→ Exercise input

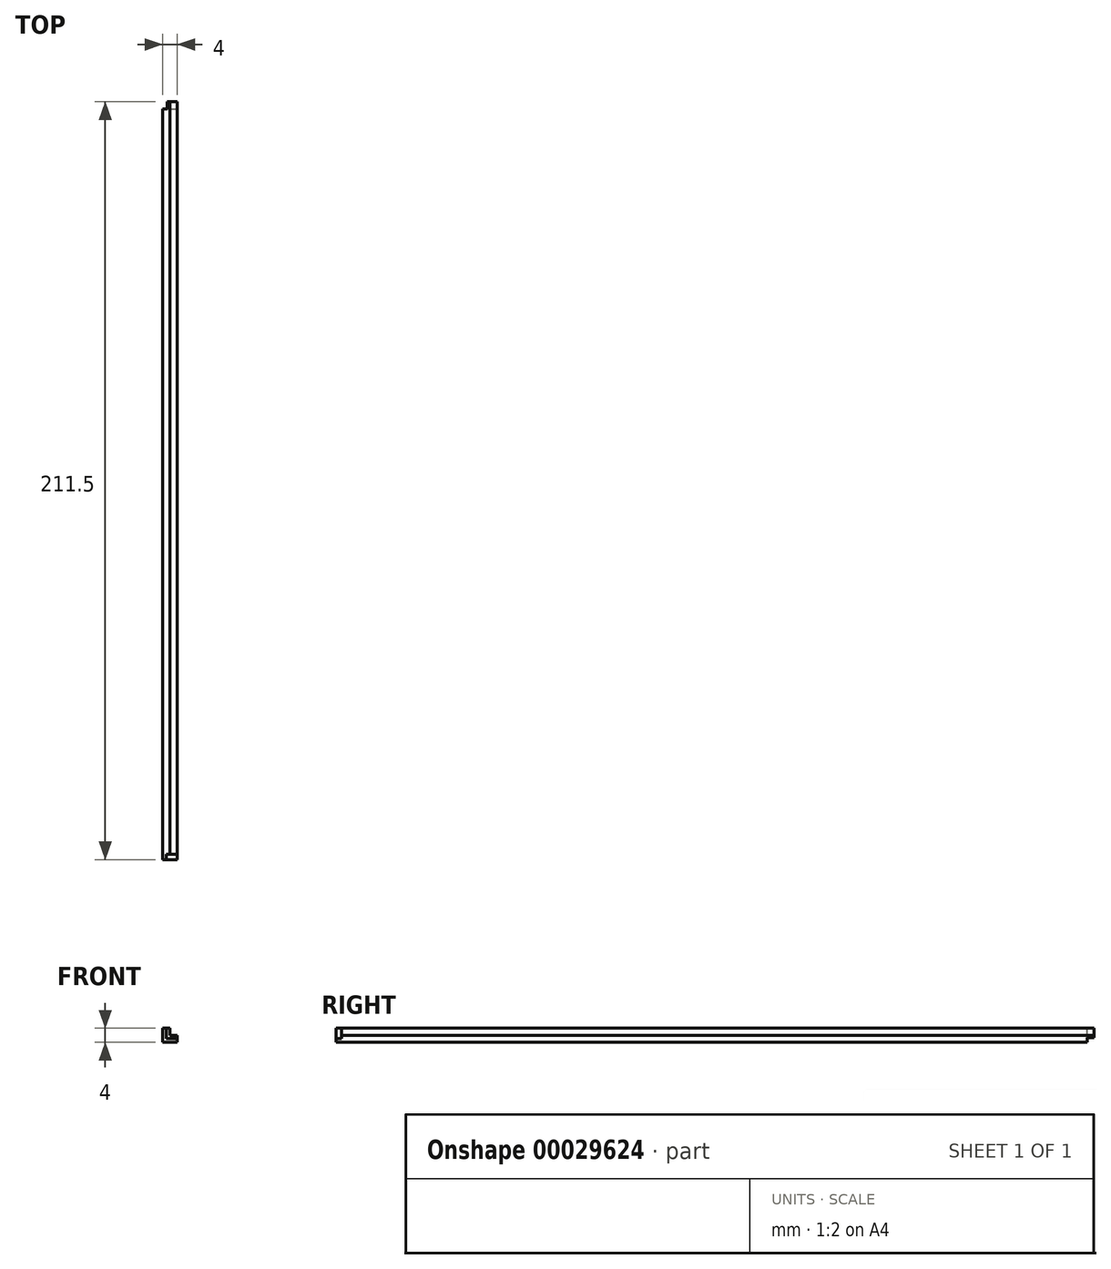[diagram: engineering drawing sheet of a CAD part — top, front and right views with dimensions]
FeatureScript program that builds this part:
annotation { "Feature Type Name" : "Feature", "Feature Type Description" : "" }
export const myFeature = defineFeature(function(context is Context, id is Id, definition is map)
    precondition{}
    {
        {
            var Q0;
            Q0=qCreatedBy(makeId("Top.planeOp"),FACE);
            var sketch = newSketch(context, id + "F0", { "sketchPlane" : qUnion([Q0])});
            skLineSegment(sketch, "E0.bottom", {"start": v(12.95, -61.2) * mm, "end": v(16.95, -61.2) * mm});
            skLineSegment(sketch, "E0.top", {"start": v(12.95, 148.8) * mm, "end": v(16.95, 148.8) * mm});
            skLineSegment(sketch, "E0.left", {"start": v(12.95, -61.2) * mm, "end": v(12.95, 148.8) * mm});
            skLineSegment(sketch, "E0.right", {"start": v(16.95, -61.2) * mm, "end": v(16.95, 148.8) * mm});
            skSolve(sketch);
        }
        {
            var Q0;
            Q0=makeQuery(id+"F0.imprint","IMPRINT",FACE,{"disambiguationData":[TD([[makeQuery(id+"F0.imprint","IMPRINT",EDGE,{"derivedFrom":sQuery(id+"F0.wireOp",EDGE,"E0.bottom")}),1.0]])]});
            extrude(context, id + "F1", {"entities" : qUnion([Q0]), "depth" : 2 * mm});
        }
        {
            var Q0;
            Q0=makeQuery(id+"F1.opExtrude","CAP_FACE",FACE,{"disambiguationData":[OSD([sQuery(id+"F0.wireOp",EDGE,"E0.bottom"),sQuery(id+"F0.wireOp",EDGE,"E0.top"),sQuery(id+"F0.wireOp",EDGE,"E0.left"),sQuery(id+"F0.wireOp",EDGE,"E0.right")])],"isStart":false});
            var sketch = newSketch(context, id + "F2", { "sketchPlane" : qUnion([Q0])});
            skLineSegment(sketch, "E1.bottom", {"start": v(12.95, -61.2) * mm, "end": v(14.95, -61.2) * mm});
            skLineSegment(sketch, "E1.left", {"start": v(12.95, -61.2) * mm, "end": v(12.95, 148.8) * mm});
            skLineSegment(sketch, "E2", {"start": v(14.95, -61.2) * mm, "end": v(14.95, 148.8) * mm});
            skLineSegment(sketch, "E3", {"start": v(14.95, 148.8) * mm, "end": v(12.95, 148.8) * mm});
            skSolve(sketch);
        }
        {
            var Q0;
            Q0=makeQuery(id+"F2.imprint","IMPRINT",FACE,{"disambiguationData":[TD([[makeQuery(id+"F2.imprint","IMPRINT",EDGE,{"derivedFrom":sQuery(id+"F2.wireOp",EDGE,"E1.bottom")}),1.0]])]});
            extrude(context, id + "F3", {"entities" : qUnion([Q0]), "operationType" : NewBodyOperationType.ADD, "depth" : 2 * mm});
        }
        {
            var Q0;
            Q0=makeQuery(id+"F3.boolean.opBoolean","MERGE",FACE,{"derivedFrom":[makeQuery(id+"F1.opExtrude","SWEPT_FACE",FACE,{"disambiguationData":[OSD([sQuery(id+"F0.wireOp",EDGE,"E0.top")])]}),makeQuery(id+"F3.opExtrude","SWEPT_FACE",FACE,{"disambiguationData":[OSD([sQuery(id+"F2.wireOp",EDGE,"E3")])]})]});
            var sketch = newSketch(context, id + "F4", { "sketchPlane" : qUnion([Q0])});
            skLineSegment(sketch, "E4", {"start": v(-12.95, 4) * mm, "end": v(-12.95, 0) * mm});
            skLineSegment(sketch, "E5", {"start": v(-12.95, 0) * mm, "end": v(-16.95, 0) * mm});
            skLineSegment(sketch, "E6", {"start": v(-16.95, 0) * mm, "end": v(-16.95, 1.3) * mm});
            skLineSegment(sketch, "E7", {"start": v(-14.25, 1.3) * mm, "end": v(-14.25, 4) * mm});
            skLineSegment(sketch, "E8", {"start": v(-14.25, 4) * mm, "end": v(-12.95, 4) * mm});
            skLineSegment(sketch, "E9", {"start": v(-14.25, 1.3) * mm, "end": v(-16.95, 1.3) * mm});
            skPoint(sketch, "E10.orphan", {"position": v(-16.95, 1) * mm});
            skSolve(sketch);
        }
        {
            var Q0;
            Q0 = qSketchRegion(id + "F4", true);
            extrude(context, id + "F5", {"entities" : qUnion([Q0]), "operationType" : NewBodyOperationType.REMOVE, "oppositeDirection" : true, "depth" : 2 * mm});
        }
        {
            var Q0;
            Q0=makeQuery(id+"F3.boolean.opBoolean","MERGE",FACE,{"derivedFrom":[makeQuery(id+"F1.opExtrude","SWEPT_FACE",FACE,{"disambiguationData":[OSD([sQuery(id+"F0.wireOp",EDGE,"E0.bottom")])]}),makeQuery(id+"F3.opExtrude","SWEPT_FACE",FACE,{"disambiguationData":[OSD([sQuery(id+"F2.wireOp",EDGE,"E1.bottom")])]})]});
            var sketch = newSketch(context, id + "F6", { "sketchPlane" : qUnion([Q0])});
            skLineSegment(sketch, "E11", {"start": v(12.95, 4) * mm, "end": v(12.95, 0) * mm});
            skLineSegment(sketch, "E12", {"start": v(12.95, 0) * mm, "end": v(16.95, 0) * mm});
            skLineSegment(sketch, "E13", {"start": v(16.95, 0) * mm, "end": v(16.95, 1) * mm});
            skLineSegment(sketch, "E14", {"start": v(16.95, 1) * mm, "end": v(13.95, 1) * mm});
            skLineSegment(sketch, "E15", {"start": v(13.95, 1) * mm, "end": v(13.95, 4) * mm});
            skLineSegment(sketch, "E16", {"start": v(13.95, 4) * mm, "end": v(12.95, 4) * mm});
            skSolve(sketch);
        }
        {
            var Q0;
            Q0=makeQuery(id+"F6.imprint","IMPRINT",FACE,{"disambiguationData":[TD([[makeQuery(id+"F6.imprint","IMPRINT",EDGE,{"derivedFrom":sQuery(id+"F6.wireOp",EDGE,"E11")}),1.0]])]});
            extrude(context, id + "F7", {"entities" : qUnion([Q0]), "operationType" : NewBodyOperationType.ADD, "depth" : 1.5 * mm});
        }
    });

→ Given task
Pick out every line above that contains the string "true" and copy each one in full.

→ Task result
            Q0 = qSketchRegion(id + "F4", true);
            extrude(context, id + "F5", {"entities" : qUnion([Q0]), "operationType" : NewBodyOperationType.REMOVE, "oppositeDirection" : true, "depth" : 2 * mm});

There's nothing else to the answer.